So, five days after the launch of Operation Ice Dragon I received a call from a kind fisherman stating he had found the cooler. I couldn’t believe it, he said he would be coming into Port Canaveral the next day, and said if you would like to come pick it up your more than welcome.
So on the 29th of November I drove two hours to Port Canaveral to grab the payload and what was left of the balloon. Below are two shots of the cooler right after popping open the lid, as you can see everything was still right where we left it.
I quickly unloaded the SD Cards from the cameras and the phone and washed them with distilled water. Everything had been drenched in ocean water for the last five days so it was important to get as much of the salt water off them as possible. After a quick washing I placed the cards in a container of rice in hopes of drying out internals. I also removed the wooden trinkets we had placed as souvenirs in the payload and placed them in a separate bag of rice to dry them out.
The next day I looked over the SD Cards and they appeared to be dry, I couldn’t wait to see what the balloon had captured. I tried the phones SD card first to try and pull the tracking information and figure out where the balloon had went. The data popped right open and I was able to pull the data and do a quick plot of where the balloon had traveled.
Here’s the raw file for anyone curious: Ice Dragon Data
I plotted the data on a great little site that showed the path of the flight, you can click here to check that out. The data was interesting, you may notice a gap after the balloon reaches 60,000 feet (the data on the plot is in meters), this is due to laws that prohibit the GPS from working over that height. Another interesting bit of information is that the tracking phone actually ran out of batteries before touching down. This is most likely due to the phone getting too cold and the batteries draining quickly. In less than 40 minutes the phone went from a 90% charge to 5% charge, something that had never happened during testing. So, had the balloon landed on dry land, it looks like it’s location would have not have been reported even if it had cell coverage, and would have still be lost.
Also it’s interesting to note the balloon was nearly seven miles out to sea and still almost 20,000 feet in the air when the battery died, we figure the balloon wound up about 10 miles out to sea once it “splashed down.”
I then focused my attention to the SD cards from the cameras. I plugged in the first card and was greeted by a prompt asking if i wanted to format the card. This meant that the card was damaged; could be the sea water in the camera caused it to corrupt the data as it was written to the card, or perhaps sea water could have damaged the internal components. The thought crossed my mind I’d been too anxious and had tried to access the card to soon and shorted out it’s electronics.

:::::

• What you are asked to do: In the balloon recovery account, why did the author wash the SD cards with distilled water?

:::::

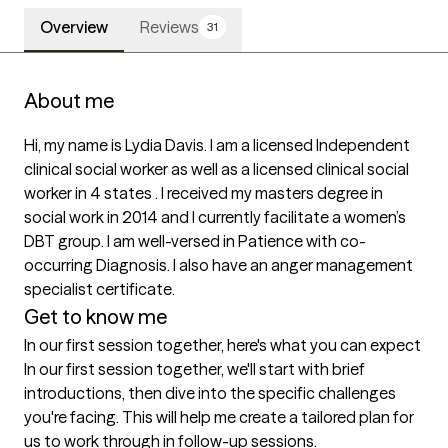
Overview
Reviews
31
About me
Hi, my name is Lydia Davis. I am a licensed Independent 
clinical social worker as well as a licensed clinical social 
worker in 4 states . I received my masters degree in 
social work in 2014 and I currently facilitate a women’s 
DBT group. I am well-versed in Patience with co-
occurring Diagnosis. I also have an anger management 
specialist certificate. 
Get to know me
In our first session together, here's what you can expect
In our first session together, we'll start with brief 
introductions, then dive into the specific challenges 
you're facing. This will help me create a tailored plan for 
us to work through in follow-up sessions.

:::::

• Exercise output: The cards had been soaked in ocean water for the previous five days, so the author wanted to remove as much of the salt water from them as possible.